Back in my seminary days I did my supervised ministry at a nursing home in Lexington, Kentucky. In the course of a couple of years (I kept visiting there after my coursework was completed) I made many friends.
Pearl was the first one to shock me. On my first day there I sat down to visit with her. We talked about our lives up to that point, getting to know each other. Since I was in training for ministry, I thought prayer would be an appropriate part of our relationship. Instead of just imposing a prayer on her, I asked her what I could pray for her. “Pray that I die tonight,” she said. That was the first time I had ever heard anyone say such a thing, young and naive fellow that I was. So I went ahead an imposed a prayer on her anyway. Over the years I have learned – from Pearl and others – that it’s ok to pray for people to pass on.
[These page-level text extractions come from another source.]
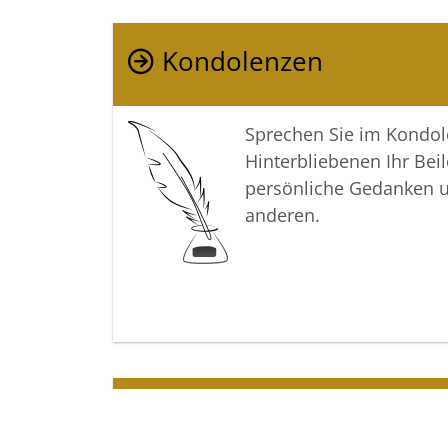
Kondolenzen
Sprechen Sie im Kondo
Hinterbliebenen Ihr Beil
persönliche Gedanken 
anderen.
Termine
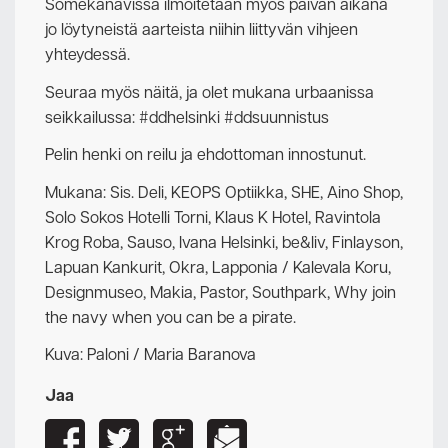
Somekanavissa ilmoitetaan myös päivän aikana
jo löytyneistä aarteista niihin liittyvän vihjeen
yhteydessä.
Seuraa myös näitä, ja olet mukana urbaanissa
seikkailussa: #ddhelsinki #ddsuunnistus
Pelin henki on reilu ja ehdottoman innostunut.
Mukana: Sis. Deli, KEOPS Optiikka, SHE, Aino Shop,
Solo Sokos Hotelli Torni, Klaus K Hotel, Ravintola
Krog Roba, Sauso, Ivana Helsinki, be&liv, Finlayson,
Lapuan Kankurit, Okra, Lapponia / Kalevala Koru,
Designmuseo, Makia, Pastor, Southpark, Why join
the navy when you can be a pirate.
Kuva: Paloni / Maria Baranova
Jaa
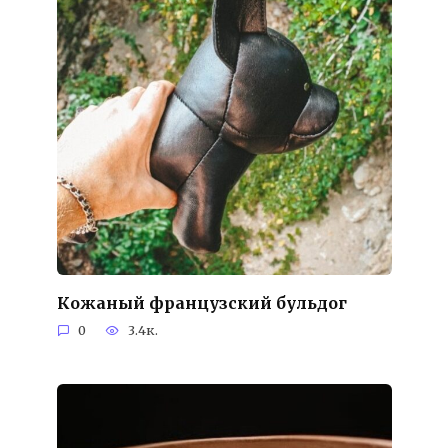
Кожаный французский бульдог
0
3.4к.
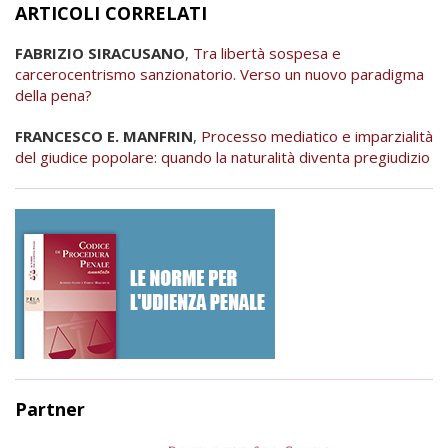
ARTICOLI CORRELATI
FABRIZIO SIRACUSANO
,
Tra libertà sospesa e
carcerocentrismo sanzionatorio. Verso un nuovo paradigma
della pena?
FRANCESCO E. MANFRIN
,
Processo mediatico e imparzialità
del giudice popolare: quando la naturalità diventa pregiudizio
Partner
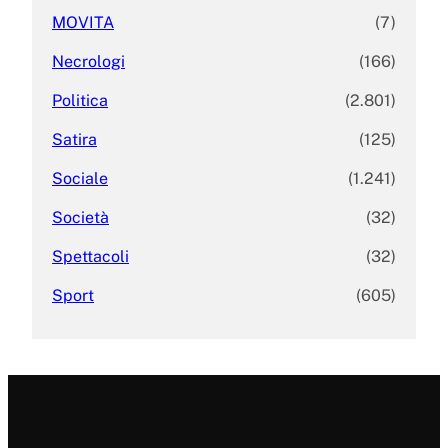
MOVITA
(7)
Necrologi
(166)
Politica
(2.801)
Satira
(125)
Sociale
(1.241)
Società
(32)
Spettacoli
(32)
Sport
(605)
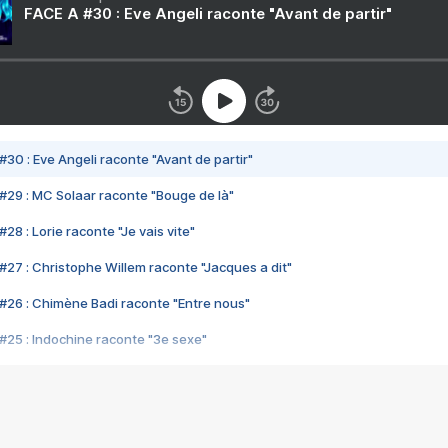
FACE A #30 : Eve Angeli raconte "Avant de partir"
#30 : Eve Angeli raconte "Avant de partir"
#29 : MC Solaar raconte "Bouge de là"
28 : Lorie raconte "Je vais vite"
#27 : Christophe Willem raconte "Jacques a dit"
#26 : Chimène Badi raconte "Entre nous"
#25 : Indochine raconte "3e sexe"
#24 : Zaho raconte "C'est chelou"
#23 : Patrick Bruel raconte "Au café des délices"
#22 : Kyo raconte "Le chemin"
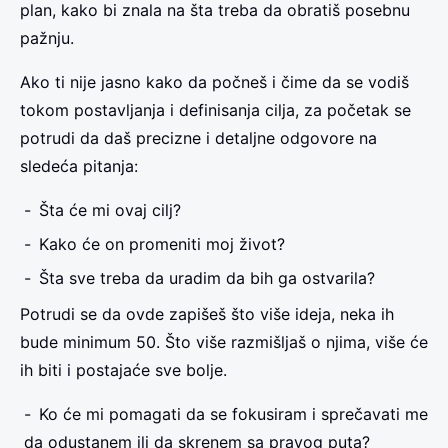
plan, kako bi znala na šta treba da obratiš posebnu
pažnju.
Ako ti nije jasno kako da počneš i čime da se vodiš
tokom postavljanja i definisanja cilja, za početak se
potrudi da daš precizne i detaljne odgovore na
sledeća pitanja:
Šta će mi ovaj cilj?
Kako će on promeniti moj život?
Šta sve treba da uradim da bih ga ostvarila?
Potrudi se da ovde zapišeš što više ideja, neka ih
bude minimum 50. Što više razmišljaš o njima, više će
ih biti i postajaće sve bolje.
Ko će mi pomagati da se fokusiram i sprečavati me
da odustanem ili da skrenem sa pravog puta?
B.D. was another friend. She didn’t have a name, just initials. She was in her 90s and the only family she had was her elderly son and his wife (who were themselves childless). B.D. had a lively sense of humor and was a joy to visit with. After a few weeks I showed up one day and went looking for B.D. but couldn’t find her anywhere. Finally I asked at the nurses’ station. They explained that her son had had a disagreement with the management of the nursing home and had moved her elsewhere. So I never saw my friend B.D. again. Though she was still alive, I suddenly found myself without the ability to say goodbye.
After finishing seminary I moved to my first appointment, a couple of small churches in NE Texas. I was such a youngster (though I had finished my Master’s degree by then), that people, upon meeting me, would ask to see my father. Surley I was too young to be the real pastor.
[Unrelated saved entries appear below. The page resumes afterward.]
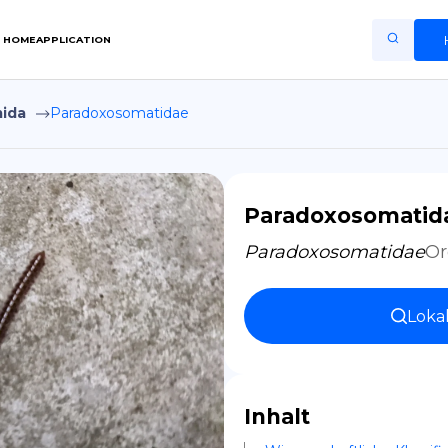
HOME
APPLICATION
ida
Paradoxosomatidae
Home
Application
Terms of Use
Paradoxosomatid
Privacy Policy
Paradoxosomatidae
Or
DE
Loka
Copiright © Niro ID
EN
Inhalt
FR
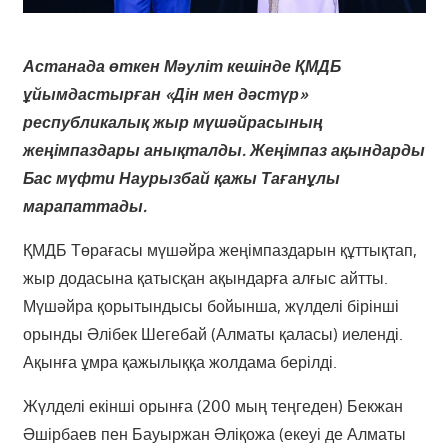
Астанада өткен Мәуліт кешінде ҚМДБ
ұйымдастырған «Дін мен дәстүр»
республикалық жыр мүшәйрасының
жеңімпаздары анықталды. Жеңімпаз ақындарды
Бас мүфти Наурызбай қажы Тағанұлы
марапаттады.
ҚМДБ Төрағасы мүшәйра жеңімпаздарын құттықтап,
жыр додасына қатысқан ақындарға алғыс айтты.
Мүшәйра қорытындысы бойынша, жүлделі бірінші
орынды Әлібек Шегебай (Алматы қаласы) иеленді.
Ақынға ұмра қажылыққа жолдама берілді.
Жүлделі екінші орынға (200 мың теңгеден) Бекжан
Әшірбаев пен Бауыржан Әліқожа (екеуі де Алматы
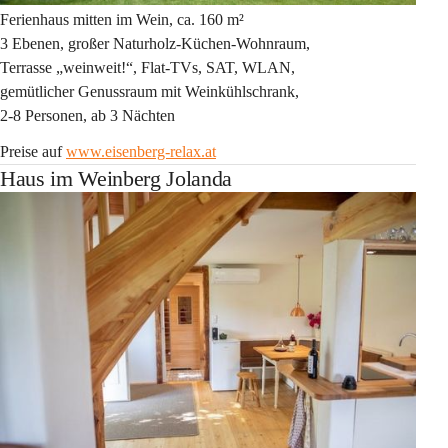
Ferienhaus mitten im Wein, ca. 160 m²
3 Ebenen, großer Naturholz-Küchen-Wohnraum,
Terrasse „weinweit!“, Flat-TVs, SAT, WLAN,
gemütlicher Genussraum mit Weinkühlschrank,
2-8 Personen, ab 3 Nächten
Preise auf 
www.eisenberg-relax.at
Haus im Weinberg Jolanda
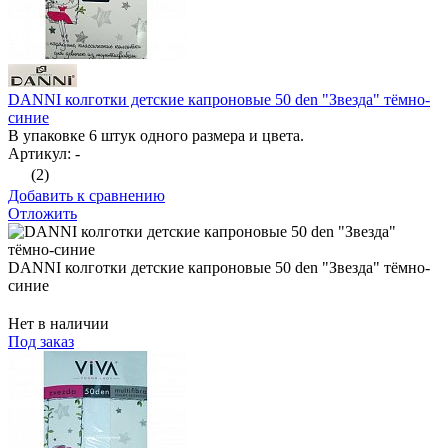
DANNI колготки детские капроновые 50 den "Звезда" тёмно-
синие
В упаковке 6 штук одного размера и цвета.
Артикул: -
(2)
Добавить к сравнению
Отложить
DANNI колготки детские капроновые 50 den "Звезда" тёмно-
синие
Нет в наличии
Под заказ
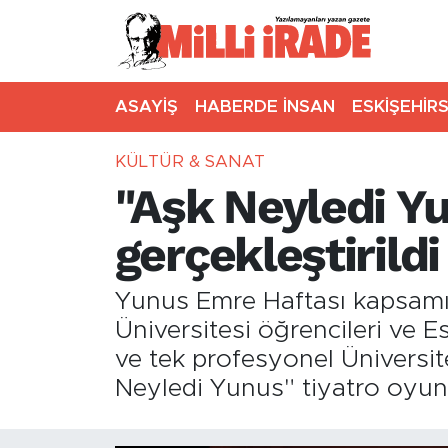
ASAYİŞ
HABERDE İNSAN
ESKİŞEHİR
KÜLTÜR & SANAT
"Aşk Neyledi Y
gerçekleştirildi
Yunus Emre Haftası kapsamın
Üniversitesi öğrencileri ve 
ve tek profesyonel Üniversit
Neyledi Yunus" tiyatro oyunu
Since the church was mostly older folks, I made my friends among that set. I think I was closest to one particular family – two sisters and a brother. I took the brother out visiting with me sometimes. Other times, we’d go to the high school sporting events together. But before I left (having been there only two and a half years), I had to do his funeral. His sisters didn’t live much beyond that.
Those are some of the problems you run into when you make friends with people in their 80s or older. You realize pretty quickly that this friendship might not last a long time. Some might ask, why bother? Why set yourself up for the pain of losing another friend?
I can think of a couple of reasons to make friends anyway. First, people who are short for the earth need friends too. I’ve had many older people complain to me that they’re lonely – that they’ve outlived all their friends. The solution to that is to keep making friends. I can’t very well give them that advice and then not be willing to be their friend.
Second, though we don’t care to admit it, we’re all temporary. While people in their 80s may strike us as more temporary (and their nearness to eternity uncomfortably reminds us of our own), we are no less temporary, and have no guarantee of any more days in this life than they.
So we followers of Jesus make friends. Some friends we’ll enjoy here for years and years. Some for only a few moments. But short or long, in the grace of God, friends are worth making.